No one was harmed, but the incident has school department officials asking for help monitoring chemicals in school, some of which become increasingly dangerous as they age.
The substance, an out-of-date jar of potassium metal, may have been overlooked in two recent chemical inspections, said school officials, who had no idea how long the material was in the lab.
“There are issues like this in schools, and we are aware of it,” said Superintendent John “Jack” Turcotte.
Turcotte said a chemical-hygiene consultant discovered the approximately 12-ounce jar in a locked storage closet during an inspection that took place hours after school let out for holiday break Thursday. School and fire officials cordoned off an entire wing of the school after the discovery in Room 205, he said.
About a dozen employees were at school when the compound was destroyed Friday, but no students were present, school officials said.
Potassium metal was once used in classroom experiments that have been replaced with instructional videos, he said. The compound has a shelf life of a few months, Turcotte said, and the sample found in Sanford had expired.
The substance, which looks like rock salt, becomes dangerous when it expires because the surrounding oil lubricant evaporates, said Assistant Fire Chief Jeff Rowe. Without the lubricant, potassium metal could react violently with water, creating a poisonous gas, or explode if it contacts moist air.
“If (the container) had been opened . . . it would have been a much bigger incident,” Rowe said.
The discovery came at a time when schools and state officials are working to rid chemistry labs throughout the state of expired and dangerous materials.
In November 2004, a Maine State Police bomb squad detonated three containers of decade-old ethyl ether in Kittery.
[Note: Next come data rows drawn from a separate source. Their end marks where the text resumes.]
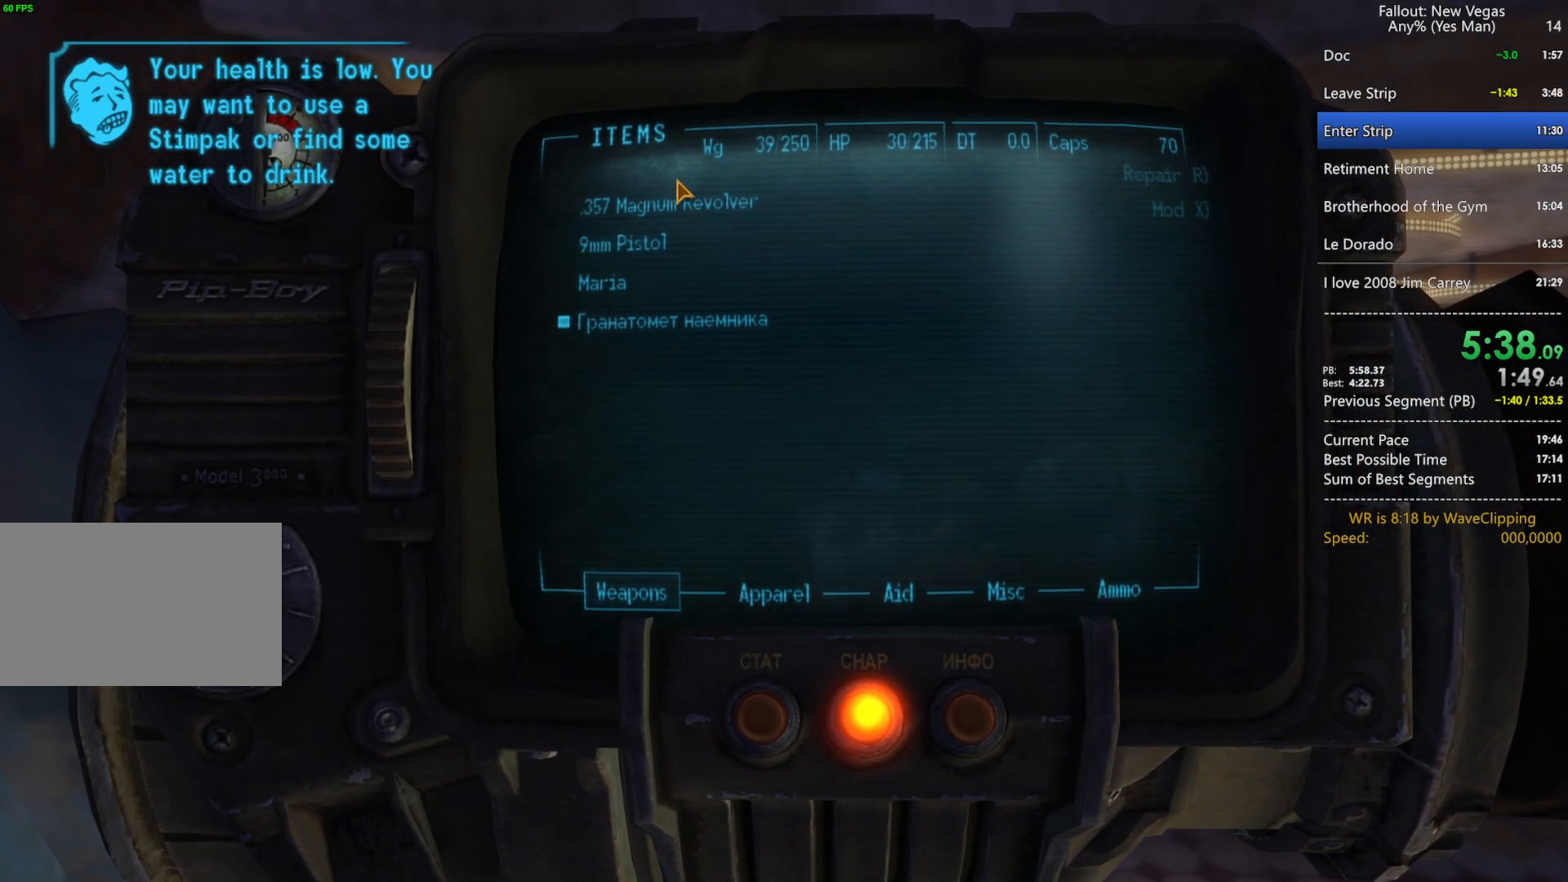
{"keys": ["1"], "mouse": [], "mouse_move": "still", "events": [[150, "1", "down"], [250, "mouse_left", "down"], [333, "mouse_left", "up"]]}
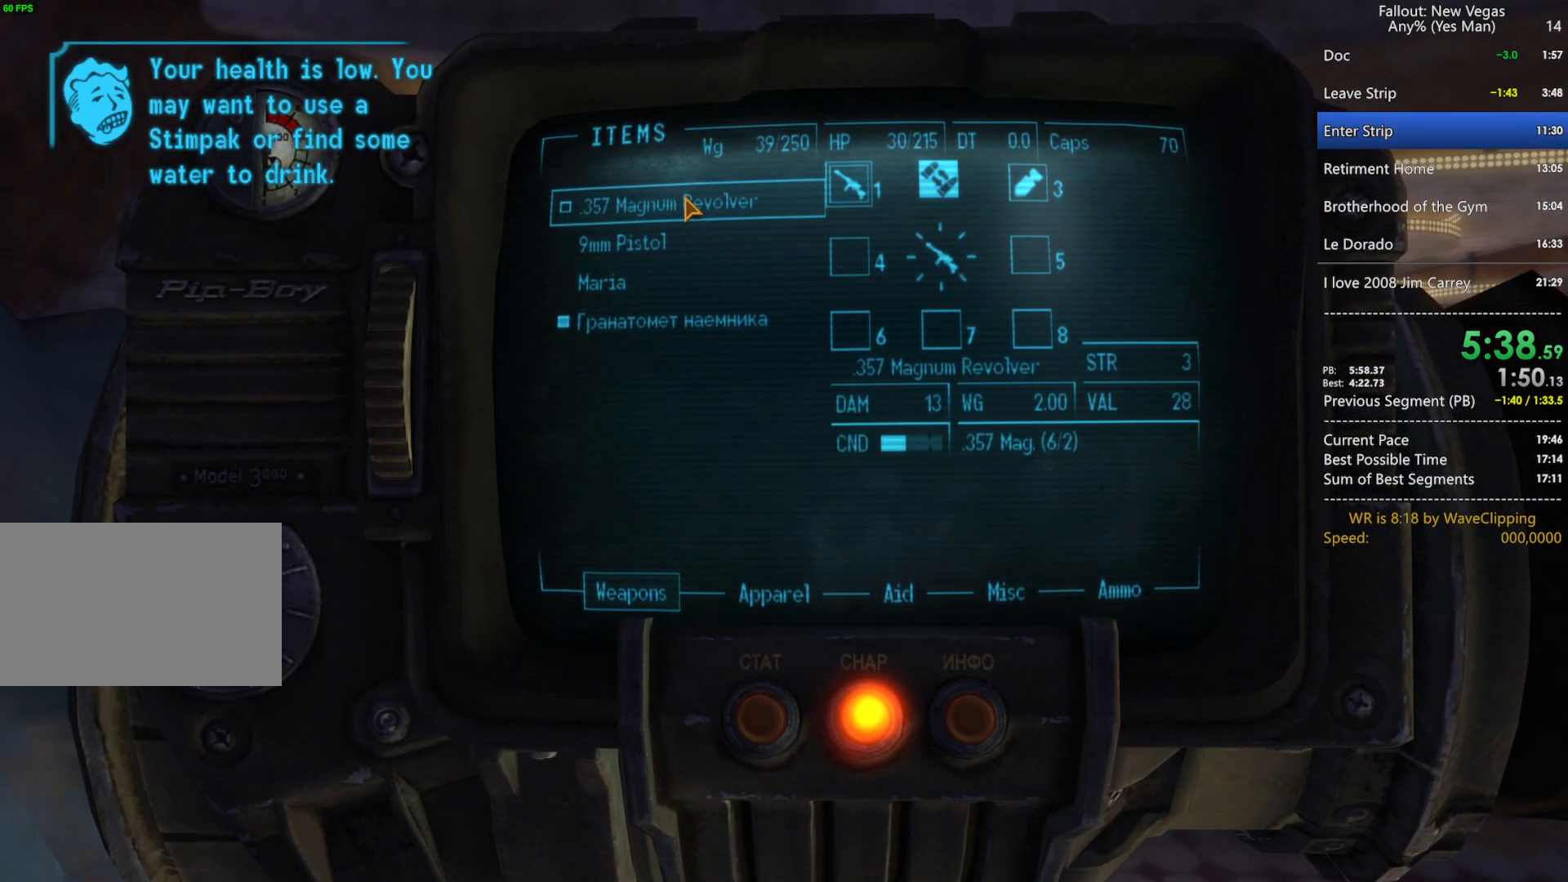
{"keys": [], "mouse": [], "mouse_move": "down", "events": [[67, "1", "up"]]}
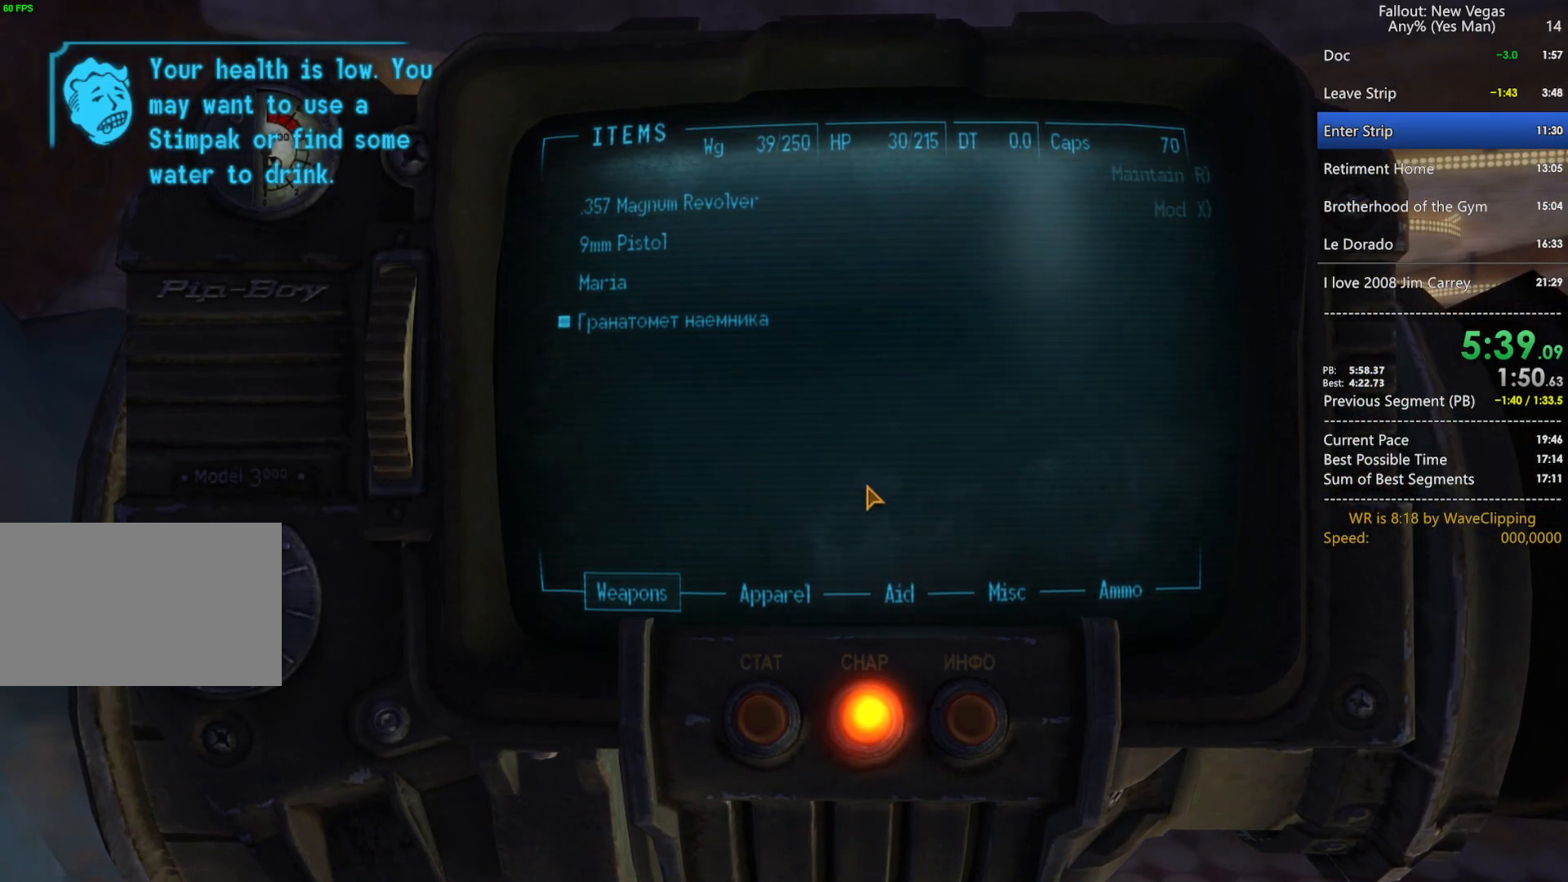
{"keys": [], "mouse": [], "mouse_move": "up-left", "events": []}
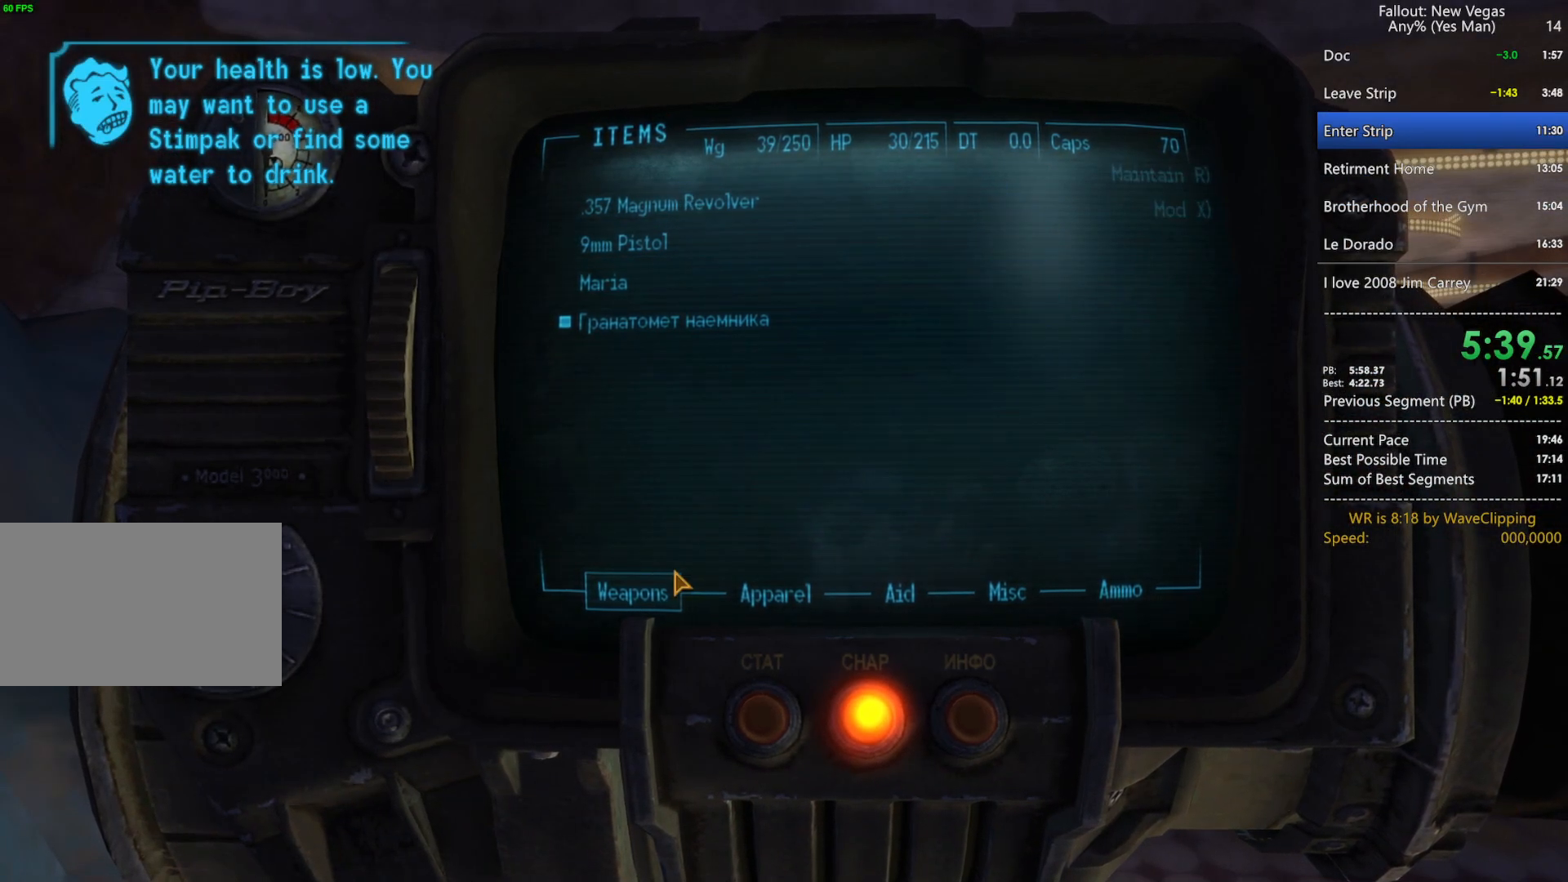
{"keys": [], "mouse": [], "mouse_move": "still", "events": []}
The chemicals were found during an inventory of Traip Academy’s science labs and could have caused a major explosion under the right circumstances.
A recent program designed to rid Maine schools of mercury uncovered large amounts of hazardous waste in science labs, art and vocational classrooms, maintenance closets and nurses’s stations throughout the state.
State officials found chemicals that could be combined to make mustard gas in some schools and radioactive materials in more than a dozen others.
Reports from the program, which eventually ran out of funding, sparked two legislative proposals to revive the cleanup earlier this year. One calling for a $2 million bond question was killed in the Senate. Another proposed subsidizing the cleanup with a 30-cent tax on containers of general-use pesticide. In the end, the Legislature created a statewide task force to evaluate waste management and cleanup efforts at schools.
The task force will report to the Legislature next month, said Turcotte, who is a member.
Turcotte said he wants legislators to fund regional “environmental safety officers” who would assist schools with air quality, pest control and hazardous waste issues. He noted the dangerous chemical destroyed Friday may have been overlooked when the school was cleaned out two or three years ago. He added that his school sent a chemical inventory to the state this fall.
“Somebody’s missed this,” Turcotte said of the expired material. He said his school system charges teachers with monitoring chemicals, but has not yet appointed an official chemical-hygiene specialist as required by the state Department of Education.
Turcotte said he doesn’t expect disciplinary measures against the chemistry teachers.
Education Commissioner Susan Gendron said the state held a conference in October for school systems’s chemical-monitoring personnel. Asked about Turcotte’s suggestion for regional safety officers, Gendron stressed that any such program would require additional state funding.
“That would require legislative action, because I currently don’t have the staff,” she said.